Activity: The records below must be transcribed exactly.

Source data:
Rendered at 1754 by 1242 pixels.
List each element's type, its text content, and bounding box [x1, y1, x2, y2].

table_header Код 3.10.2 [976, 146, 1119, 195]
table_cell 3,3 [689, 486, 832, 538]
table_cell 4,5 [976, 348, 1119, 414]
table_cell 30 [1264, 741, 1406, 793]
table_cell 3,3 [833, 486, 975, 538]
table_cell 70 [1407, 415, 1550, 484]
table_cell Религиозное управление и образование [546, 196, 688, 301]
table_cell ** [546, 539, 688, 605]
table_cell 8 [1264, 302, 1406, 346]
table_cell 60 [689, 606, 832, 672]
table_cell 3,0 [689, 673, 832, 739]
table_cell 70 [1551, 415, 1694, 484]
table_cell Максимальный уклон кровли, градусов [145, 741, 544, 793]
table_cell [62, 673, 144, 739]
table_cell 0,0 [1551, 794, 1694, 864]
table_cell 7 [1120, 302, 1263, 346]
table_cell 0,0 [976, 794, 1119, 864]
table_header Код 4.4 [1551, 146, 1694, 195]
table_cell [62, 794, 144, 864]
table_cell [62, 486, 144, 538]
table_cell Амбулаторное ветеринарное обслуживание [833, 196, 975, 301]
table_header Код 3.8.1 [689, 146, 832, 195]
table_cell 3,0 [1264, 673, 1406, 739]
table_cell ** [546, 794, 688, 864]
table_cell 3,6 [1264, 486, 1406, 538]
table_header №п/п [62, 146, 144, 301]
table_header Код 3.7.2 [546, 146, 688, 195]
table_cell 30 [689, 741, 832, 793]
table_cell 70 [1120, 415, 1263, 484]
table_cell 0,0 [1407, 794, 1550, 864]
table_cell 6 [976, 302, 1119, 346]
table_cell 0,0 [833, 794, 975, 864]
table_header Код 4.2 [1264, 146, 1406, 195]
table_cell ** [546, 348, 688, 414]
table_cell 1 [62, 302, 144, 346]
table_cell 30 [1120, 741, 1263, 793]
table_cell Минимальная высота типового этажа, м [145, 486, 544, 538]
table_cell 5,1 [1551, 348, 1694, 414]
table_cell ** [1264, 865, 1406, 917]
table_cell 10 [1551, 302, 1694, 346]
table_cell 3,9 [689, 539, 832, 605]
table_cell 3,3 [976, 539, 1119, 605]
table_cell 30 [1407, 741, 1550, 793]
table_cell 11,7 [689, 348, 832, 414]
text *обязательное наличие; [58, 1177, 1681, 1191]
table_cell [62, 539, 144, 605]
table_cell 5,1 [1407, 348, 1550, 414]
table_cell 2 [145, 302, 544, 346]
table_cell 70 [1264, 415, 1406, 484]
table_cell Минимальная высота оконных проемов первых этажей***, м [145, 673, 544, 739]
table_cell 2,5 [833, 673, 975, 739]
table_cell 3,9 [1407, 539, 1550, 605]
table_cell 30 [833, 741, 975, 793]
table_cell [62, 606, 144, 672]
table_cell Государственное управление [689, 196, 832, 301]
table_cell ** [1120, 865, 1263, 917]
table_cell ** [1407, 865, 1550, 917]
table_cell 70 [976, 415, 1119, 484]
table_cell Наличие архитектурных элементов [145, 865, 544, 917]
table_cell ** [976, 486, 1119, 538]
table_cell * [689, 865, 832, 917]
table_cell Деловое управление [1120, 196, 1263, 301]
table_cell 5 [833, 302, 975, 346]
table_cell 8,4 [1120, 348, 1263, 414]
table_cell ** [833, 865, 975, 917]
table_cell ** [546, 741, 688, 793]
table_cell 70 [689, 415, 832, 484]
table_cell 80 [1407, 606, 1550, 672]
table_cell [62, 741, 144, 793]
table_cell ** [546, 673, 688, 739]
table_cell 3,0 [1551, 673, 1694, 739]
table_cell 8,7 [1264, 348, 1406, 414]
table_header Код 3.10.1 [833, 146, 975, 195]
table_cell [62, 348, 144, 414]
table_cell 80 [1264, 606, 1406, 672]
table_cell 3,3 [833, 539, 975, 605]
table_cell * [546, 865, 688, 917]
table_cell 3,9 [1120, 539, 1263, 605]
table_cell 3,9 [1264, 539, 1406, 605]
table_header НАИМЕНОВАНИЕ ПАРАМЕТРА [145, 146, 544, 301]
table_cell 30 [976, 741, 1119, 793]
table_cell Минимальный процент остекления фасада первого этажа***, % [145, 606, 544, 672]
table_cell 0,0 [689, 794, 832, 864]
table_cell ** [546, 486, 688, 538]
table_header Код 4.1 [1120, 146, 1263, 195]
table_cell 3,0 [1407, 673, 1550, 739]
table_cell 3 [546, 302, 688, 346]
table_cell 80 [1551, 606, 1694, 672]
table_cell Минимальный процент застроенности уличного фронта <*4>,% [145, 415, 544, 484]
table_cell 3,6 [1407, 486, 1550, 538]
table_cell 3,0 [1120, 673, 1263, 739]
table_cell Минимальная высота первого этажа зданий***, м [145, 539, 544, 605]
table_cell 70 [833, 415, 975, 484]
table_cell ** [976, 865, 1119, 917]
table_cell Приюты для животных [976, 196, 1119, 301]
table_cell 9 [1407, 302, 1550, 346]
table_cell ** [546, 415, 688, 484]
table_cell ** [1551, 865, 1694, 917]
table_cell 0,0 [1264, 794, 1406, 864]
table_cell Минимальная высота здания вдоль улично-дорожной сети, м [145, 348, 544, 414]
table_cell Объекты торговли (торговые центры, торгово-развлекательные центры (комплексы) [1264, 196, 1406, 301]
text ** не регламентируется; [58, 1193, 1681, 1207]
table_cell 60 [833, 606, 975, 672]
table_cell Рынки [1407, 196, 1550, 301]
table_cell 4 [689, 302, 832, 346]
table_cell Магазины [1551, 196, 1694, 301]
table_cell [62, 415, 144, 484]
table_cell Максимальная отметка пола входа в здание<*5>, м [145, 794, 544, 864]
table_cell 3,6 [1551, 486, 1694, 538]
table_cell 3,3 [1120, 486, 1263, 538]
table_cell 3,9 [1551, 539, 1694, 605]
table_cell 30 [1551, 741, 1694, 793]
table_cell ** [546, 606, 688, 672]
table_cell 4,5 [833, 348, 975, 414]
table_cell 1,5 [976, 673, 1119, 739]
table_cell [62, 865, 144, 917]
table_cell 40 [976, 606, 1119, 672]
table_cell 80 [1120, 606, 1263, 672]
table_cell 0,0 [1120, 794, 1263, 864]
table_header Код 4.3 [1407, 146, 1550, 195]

Result of this task:
Rendered at 1754 by 1242 pixels.
List each element's type, its text content, and bounding box [x1, y1, x2, y2].

table_header Код 3.10.2 [976, 146, 1119, 195]
table_cell 3,3 [689, 486, 832, 538]
table_cell 4,5 [976, 348, 1119, 414]
table_cell 30 [1264, 741, 1406, 793]
table_cell 3,3 [833, 486, 975, 538]
table_cell 70 [1407, 415, 1550, 484]
table_cell Религиозное управление и образование [546, 196, 688, 301]
table_cell ** [546, 539, 688, 605]
table_cell 8 [1264, 302, 1406, 346]
table_cell 60 [689, 606, 832, 672]
table_cell 3,0 [689, 673, 832, 739]
table_cell 70 [1551, 415, 1694, 484]
table_cell Максимальный уклон кровли, градусов [145, 741, 544, 793]
table_cell [62, 673, 144, 739]
table_cell 0,0 [1551, 794, 1694, 864]
table_cell 7 [1120, 302, 1263, 346]
table_cell 0,0 [976, 794, 1119, 864]
table_header Код 4.4 [1551, 146, 1694, 195]
table_cell [62, 794, 144, 864]
table_cell [62, 486, 144, 538]
table_cell Амбулаторное ветеринарное обслуживание [833, 196, 975, 301]
table_header Код 3.8.1 [689, 146, 832, 195]
table_cell 3,0 [1264, 673, 1406, 739]
table_cell ** [546, 794, 688, 864]
table_cell 3,6 [1264, 486, 1406, 538]
table_header №п/п [62, 146, 144, 301]
table_header Код 3.7.2 [546, 146, 688, 195]
table_cell 30 [689, 741, 832, 793]
table_cell 70 [1120, 415, 1263, 484]
table_cell 0,0 [1407, 794, 1550, 864]
table_cell 6 [976, 302, 1119, 346]
table_cell 0,0 [833, 794, 975, 864]
table_header Код 4.2 [1264, 146, 1406, 195]
table_cell ** [546, 348, 688, 414]
table_cell 1 [62, 302, 144, 346]
table_cell 30 [1120, 741, 1263, 793]
table_cell Минимальная высота типового этажа, м [145, 486, 544, 538]
table_cell 5,1 [1551, 348, 1694, 414]
table_cell ** [1264, 865, 1406, 917]
table_cell 10 [1551, 302, 1694, 346]
table_cell 3,9 [689, 539, 832, 605]
table_cell 3,3 [976, 539, 1119, 605]
table_cell 30 [1407, 741, 1550, 793]
table_cell 11,7 [689, 348, 832, 414]
text *обязательное наличие; [58, 1177, 1681, 1191]
table_cell [62, 539, 144, 605]
table_cell 5,1 [1407, 348, 1550, 414]
table_cell 2 [145, 302, 544, 346]
table_cell 70 [1264, 415, 1406, 484]
table_cell Минимальная высота оконных проемов первых этажей***, м [145, 673, 544, 739]
table_cell 2,5 [833, 673, 975, 739]
table_cell 3,9 [1407, 539, 1550, 605]
table_cell 30 [833, 741, 975, 793]
table_cell [62, 606, 144, 672]
table_cell Государственное управление [689, 196, 832, 301]
table_cell ** [1120, 865, 1263, 917]
table_cell ** [1407, 865, 1550, 917]
table_cell 70 [976, 415, 1119, 484]
table_cell Наличие архитектурных элементов [145, 865, 544, 917]
table_cell ** [976, 486, 1119, 538]
table_cell * [689, 865, 832, 917]
table_cell Деловое управление [1120, 196, 1263, 301]
table_cell 5 [833, 302, 975, 346]
table_cell 8,4 [1120, 348, 1263, 414]
table_cell ** [833, 865, 975, 917]
table_cell ** [546, 741, 688, 793]
table_cell 70 [689, 415, 832, 484]
table_cell 80 [1407, 606, 1550, 672]
table_cell [62, 741, 144, 793]
table_cell ** [546, 673, 688, 739]
table_cell 3,0 [1551, 673, 1694, 739]
table_cell 8,7 [1264, 348, 1406, 414]
table_header Код 3.10.1 [833, 146, 975, 195]
table_cell [62, 348, 144, 414]
table_cell 80 [1264, 606, 1406, 672]
table_cell 3,3 [833, 539, 975, 605]
table_cell * [546, 865, 688, 917]
table_cell 3,9 [1120, 539, 1263, 605]
table_cell 3,9 [1264, 539, 1406, 605]
table_header НАИМЕНОВАНИЕ ПАРАМЕТРА [145, 146, 544, 301]
table_cell 30 [976, 741, 1119, 793]
table_cell Минимальный процент остекления фасада первого этажа***, % [145, 606, 544, 672]
table_cell 0,0 [689, 794, 832, 864]
table_cell ** [546, 486, 688, 538]
table_header Код 4.1 [1120, 146, 1263, 195]
table_cell 3,0 [1407, 673, 1550, 739]
table_cell 3 [546, 302, 688, 346]
table_cell 80 [1551, 606, 1694, 672]
table_cell Минимальный процент застроенности уличного фронта <*4>,% [145, 415, 544, 484]
table_cell 3,6 [1407, 486, 1550, 538]
table_cell 3,0 [1120, 673, 1263, 739]
table_cell Минимальная высота первого этажа зданий***, м [145, 539, 544, 605]
table_cell 70 [833, 415, 975, 484]
table_cell ** [976, 865, 1119, 917]
table_cell Приюты для животных [976, 196, 1119, 301]
table_cell 9 [1407, 302, 1550, 346]
table_cell ** [546, 415, 688, 484]
table_cell ** [1551, 865, 1694, 917]
table_cell 0,0 [1264, 794, 1406, 864]
table_cell Минимальная высота здания вдоль улично-дорожной сети, м [145, 348, 544, 414]
table_cell Объекты торговли (торговые центры, торгово-развлекательные центры (комплексы) [1264, 196, 1406, 301]
text ** не регламентируется; [58, 1193, 1681, 1207]
table_cell 60 [833, 606, 975, 672]
table_cell Рынки [1407, 196, 1550, 301]
table_cell 4 [689, 302, 832, 346]
table_cell Магазины [1551, 196, 1694, 301]
table_cell [62, 415, 144, 484]
table_cell Максимальная отметка пола входа в здание<*5>, м [145, 794, 544, 864]
table_cell 3,6 [1551, 486, 1694, 538]
table_cell 3,3 [1120, 486, 1263, 538]
table_cell 3,9 [1551, 539, 1694, 605]
table_cell 30 [1551, 741, 1694, 793]
table_cell ** [546, 606, 688, 672]
table_cell 4,5 [833, 348, 975, 414]
table_cell 1,5 [976, 673, 1119, 739]
table_cell [62, 865, 144, 917]
table_cell 40 [976, 606, 1119, 672]
table_cell 80 [1120, 606, 1263, 672]
table_cell 0,0 [1120, 794, 1263, 864]
table_header Код 4.3 [1407, 146, 1550, 195]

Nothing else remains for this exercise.